Os processos de exclusão e estigmatização das classes menos favorecidas atuam de forma intensa e eficaz, não apenas colocando-as contra os demais grupos sociais, mas também para diferenciar as formas como são solucionados as dificuldades que cada um enfrenta. Assim, o que significa direito legítimo e ações de manutenção da qualidade de vida para as classes altas, transformam-se em repressão e imposição para as camadas populares tidas como marginalizadas. Estes mecanismos são tão eficientes que os próprios indivíduos, excluídos e estigmatizados, passam a admitir e justificar sua condição (Ferreira, 1979).

De acordo com Fagundes (1995), frente ao empobrecimento crianças e adolescentes, como estratégia de sobrevivência, procuram a rua para gerar renda. Muitas vezes, também são meninos e meninas que foram obrigados a sair de casa e abandonar a família, seja por falta de moradia, pela violência dos seus familiares contra eles ou por não terem o que comer. Conforme Vargas (2002) essas situações são complexas e envolvem vários fatores dispositivos. Dentre eles estão, por exemplo, a elitização de centros urbanos que acabam por vulnerabilizar ainda mais os sujeitos mais pobres. As crianças, nesse processo de vulnerabilização, tornam-se alvo das consequências das desigualdades sociais: seja pela não obtenção de acesso à Direitos Sociais básicos ou por sua inserção no mercado de trabalho informal.

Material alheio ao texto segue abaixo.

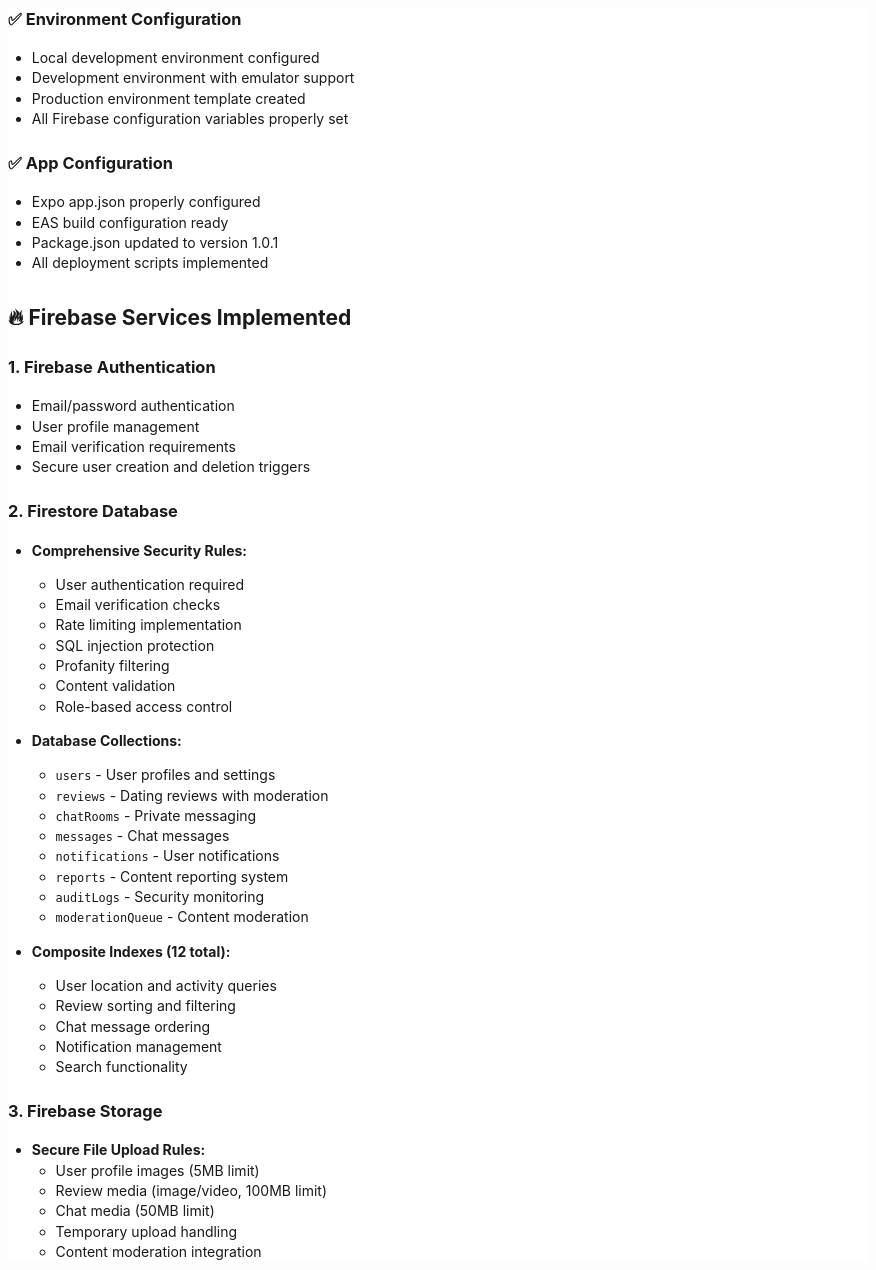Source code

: ### ✅ **Environment Configuration**
- Local development environment configured
- Development environment with emulator support
- Production environment template created
- All Firebase configuration variables properly set

### ✅ **App Configuration**
- Expo app.json properly configured
- EAS build configuration ready
- Package.json updated to version 1.0.1
- All deployment scripts implemented

## 🔥 **Firebase Services Implemented**

### 1. **Firebase Authentication**
- Email/password authentication
- User profile management
- Email verification requirements
- Secure user creation and deletion triggers

### 2. **Firestore Database**
- **Comprehensive Security Rules:**
  - User authentication required
  - Email verification checks
  - Rate limiting implementation
  - SQL injection protection
  - Profanity filtering
  - Content validation
  - Role-based access control

- **Database Collections:**
  - `users` - User profiles and settings
  - `reviews` - Dating reviews with moderation
  - `chatRooms` - Private messaging
  - `messages` - Chat messages
  - `notifications` - User notifications
  - `reports` - Content reporting system
  - `auditLogs` - Security monitoring
  - `moderationQueue` - Content moderation

- **Composite Indexes (12 total):**
  - User location and activity queries
  - Review sorting and filtering
  - Chat message ordering
  - Notification management
  - Search functionality

### 3. **Firebase Storage**
- **Secure File Upload Rules:**
  - User profile images (5MB limit)
  - Review media (image/video, 100MB limit)
  - Chat media (50MB limit)
  - Temporary upload handling
  - Content moderation integration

Segundo Machado (2005), de modo geral, os menores trabalham devido a três fatores fundamentais: a exploração da pobreza, as expectativas da tradição familiar e a carência de acesso à educação, que acaba por resultar em tempos ociosos preenchidos com a vivência na rua. De acordo com o autor, as crianças submetidas ao trabalho podem ter essa função refletida em suas vidas de diferentes formas: desde uma perspectiva de beneficência, trazendo aquisição econômica e uma ocupação, sem interferir em sua educação, descanso ou lazer; até uma perspectiva de maleficência, que contribuirá negativamente para o desenvolvimento do menor, através de um trabalho que implique na exploração. Para o pesquisador, entre esses dois extremos, existiriam enorme variedades de atividades realizadas na rua que poderiam ou não interferir negativamente no desenvolvimento das crianças, sendo necessário avaliar cada situação em sua singularidade.

A rua, para Leczneisk (1995), produz-se não apenas como um espaço em que as crianças desenvolveriam estratégias de subsistência mas, além disso, torna-se-ia um espaço de interação social. Espaço para produção de vínculos de afeto, mostrados principalmente na relação com os amigos, transeuntes ou motoristas e passageiros que circulam nos diferentes meios de transporte e vias de pedestres. A interação social produzida quando as crianças encontram-se em situação de rua acaba sendo base de seus processos de socialização, pois muitos dos menores não teriam vínculos familiares consanguíneos e o grupo companheiro da rua acaba sendo cúmplice e servindo como uma forma de proteção. A briga entre as crianças de rua, quando ocorre, também é apontada pelo autor como, em grande parte, necessárias para se manterem relações afetivas saudáveis (Leczneisk, 1995).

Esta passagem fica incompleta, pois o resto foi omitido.